TUS INSTRUCCIONES:
Copia sin cambios un pasaje del extracto sobre Chile que aparece abajo. Empieza en las palabras "Comemos en el" y detente después de "con los músicos.".

EXTRACTO SELECCIONADO:
Llevo en la cabeza el son hiriente y tierno de Violeta. Su canto mestizo de furor pagano y fervor cristiano de tradición folclórica es un retrato candente de Chile. De raigambre quevediana, por cierto, en lo que toca a humor negro y al gusto por las postrimerías. Que la pasión de Cristo sea el único relato capaz de articular la voluntad de dominio de la oligarquía y la esperanza de los pobres, es un dato de alcance ecuménico, pero en América Latina cobra un cariz acuciante, porque reparte la misericordia divina en el límite de la revolución social, dado el carácter extremo de las desigualdades.
La violencia del poderoso cuenta en última instancia con el perdón celestial –es decir, con todas las ventajas de este mundo y del otro–, en tanto que el revolucionario se enfrenta de inmediato al castigo terreno que inflige la máquina militar, defensora de la acumulación ingente de riqueza. Fuera de la resignación, la parte de misericordia que le toca al pobre se reduce a místico fanatismo. En tales condiciones, los poetas educados en aulas de la burguesía, divididos entre el culto a la personalidad y la conmiseración, no hallan sino la muerte como enseña para completar una cosmovisión y adueñarse de su destino. América aguarda un relato en que no interfiera el afán titánico de riqueza, que iguale la idea del más allá con el valor de los dones de la naturaleza. Solamente lo pueden escribir los estudiantes de la clase trabajadora. La oligarquía sabe lo que hace cuando hipoteca sus carreras. He aquí el calado del conflicto estudiantil chileno.
Comemos en el Bar Liguria, de cocina y ambiente tradicionales reconstruidos según moda reciente, con el Flaco y su socio Iván, que sale a recibirnos efusivo. Con ingenua ternura, al cabo de un rato de conversación se declara viejo comunista ortodoxo, aunque no carente de humor autocrítico ("éramos como los curas"), e insinúa el recuerdo de sus amigos desaparecidos. Irradia alegría porque le gusta compartir el plato y la charla con los músicos.

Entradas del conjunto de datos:

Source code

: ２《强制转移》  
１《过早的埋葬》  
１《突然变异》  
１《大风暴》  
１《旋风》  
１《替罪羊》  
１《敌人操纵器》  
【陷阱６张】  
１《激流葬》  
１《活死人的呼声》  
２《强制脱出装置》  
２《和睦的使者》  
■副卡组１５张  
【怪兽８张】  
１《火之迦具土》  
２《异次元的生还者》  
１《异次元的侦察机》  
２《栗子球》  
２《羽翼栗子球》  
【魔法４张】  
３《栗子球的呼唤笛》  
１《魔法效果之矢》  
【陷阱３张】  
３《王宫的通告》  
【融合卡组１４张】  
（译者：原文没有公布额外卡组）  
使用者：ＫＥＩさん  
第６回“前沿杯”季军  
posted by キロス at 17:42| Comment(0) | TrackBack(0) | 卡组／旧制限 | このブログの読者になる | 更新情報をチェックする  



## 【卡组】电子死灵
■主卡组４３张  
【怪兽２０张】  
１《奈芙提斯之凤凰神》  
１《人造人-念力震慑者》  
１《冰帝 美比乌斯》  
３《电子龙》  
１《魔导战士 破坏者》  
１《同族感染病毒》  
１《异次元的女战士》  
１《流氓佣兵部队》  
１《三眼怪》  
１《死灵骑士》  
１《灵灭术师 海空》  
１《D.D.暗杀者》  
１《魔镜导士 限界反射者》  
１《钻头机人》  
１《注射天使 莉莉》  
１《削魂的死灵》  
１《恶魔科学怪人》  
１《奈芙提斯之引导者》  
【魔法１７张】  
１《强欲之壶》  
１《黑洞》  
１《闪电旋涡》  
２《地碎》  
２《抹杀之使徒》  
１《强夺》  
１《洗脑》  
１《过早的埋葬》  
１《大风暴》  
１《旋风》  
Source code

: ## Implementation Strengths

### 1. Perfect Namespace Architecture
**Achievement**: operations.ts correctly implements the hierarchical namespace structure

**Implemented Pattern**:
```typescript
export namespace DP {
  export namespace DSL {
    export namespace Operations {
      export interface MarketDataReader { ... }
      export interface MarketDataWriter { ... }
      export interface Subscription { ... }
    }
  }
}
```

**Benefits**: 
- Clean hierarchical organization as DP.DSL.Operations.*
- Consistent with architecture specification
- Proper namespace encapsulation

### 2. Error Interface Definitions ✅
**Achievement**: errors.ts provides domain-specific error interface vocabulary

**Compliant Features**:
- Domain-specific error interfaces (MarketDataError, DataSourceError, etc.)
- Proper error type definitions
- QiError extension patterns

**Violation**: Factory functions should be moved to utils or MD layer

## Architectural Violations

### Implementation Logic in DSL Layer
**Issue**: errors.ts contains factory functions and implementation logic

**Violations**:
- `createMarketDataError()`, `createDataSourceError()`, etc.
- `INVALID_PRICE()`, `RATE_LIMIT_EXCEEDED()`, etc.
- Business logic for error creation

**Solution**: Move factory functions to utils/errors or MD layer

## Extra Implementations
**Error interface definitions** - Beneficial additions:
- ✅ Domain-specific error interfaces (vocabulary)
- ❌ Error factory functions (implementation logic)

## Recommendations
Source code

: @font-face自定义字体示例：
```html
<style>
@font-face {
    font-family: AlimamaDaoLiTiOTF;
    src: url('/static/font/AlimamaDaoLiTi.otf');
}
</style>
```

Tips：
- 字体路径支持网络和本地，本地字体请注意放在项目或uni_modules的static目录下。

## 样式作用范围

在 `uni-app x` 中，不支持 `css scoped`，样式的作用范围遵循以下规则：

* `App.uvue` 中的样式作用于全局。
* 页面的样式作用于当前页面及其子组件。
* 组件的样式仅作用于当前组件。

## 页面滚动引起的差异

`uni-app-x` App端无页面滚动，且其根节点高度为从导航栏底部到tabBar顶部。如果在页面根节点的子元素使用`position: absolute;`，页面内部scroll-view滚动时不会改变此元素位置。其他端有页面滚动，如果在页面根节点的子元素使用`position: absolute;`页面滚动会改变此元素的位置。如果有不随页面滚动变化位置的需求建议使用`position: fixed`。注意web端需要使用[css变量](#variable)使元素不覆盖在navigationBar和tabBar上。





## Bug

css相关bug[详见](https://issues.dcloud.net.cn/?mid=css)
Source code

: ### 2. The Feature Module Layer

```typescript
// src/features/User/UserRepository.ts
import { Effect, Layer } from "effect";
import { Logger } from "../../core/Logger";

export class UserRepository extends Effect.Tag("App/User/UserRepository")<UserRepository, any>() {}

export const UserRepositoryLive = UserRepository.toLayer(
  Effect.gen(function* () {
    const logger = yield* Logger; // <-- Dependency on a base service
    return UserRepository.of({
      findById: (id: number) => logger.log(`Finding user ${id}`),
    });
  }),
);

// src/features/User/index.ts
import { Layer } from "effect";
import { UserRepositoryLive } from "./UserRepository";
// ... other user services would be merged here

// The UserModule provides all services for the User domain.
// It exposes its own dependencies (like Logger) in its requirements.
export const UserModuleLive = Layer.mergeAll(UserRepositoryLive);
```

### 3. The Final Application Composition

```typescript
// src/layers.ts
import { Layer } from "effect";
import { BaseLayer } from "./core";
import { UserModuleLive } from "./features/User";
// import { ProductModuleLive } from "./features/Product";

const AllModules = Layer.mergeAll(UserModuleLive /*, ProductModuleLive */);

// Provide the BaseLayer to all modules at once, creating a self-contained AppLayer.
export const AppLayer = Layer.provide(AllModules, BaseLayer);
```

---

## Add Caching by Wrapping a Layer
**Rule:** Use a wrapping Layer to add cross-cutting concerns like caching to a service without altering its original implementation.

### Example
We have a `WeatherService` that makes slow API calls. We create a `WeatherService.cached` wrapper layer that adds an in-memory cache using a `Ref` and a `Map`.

RESPUESTA:
Comemos en el Bar Liguria, de cocina y ambiente tradicionales reconstruidos según moda reciente, con el Flaco y su socio Iván, que sale a recibirnos efusivo. Con ingenua ternura, al cabo de un rato de conversación se declara viejo comunista ortodoxo, aunque no carente de humor autocrítico ("éramos como los curas"), e insinúa el recuerdo de sus amigos desaparecidos. Irradia alegría porque le gusta compartir el plato y la charla con los músicos.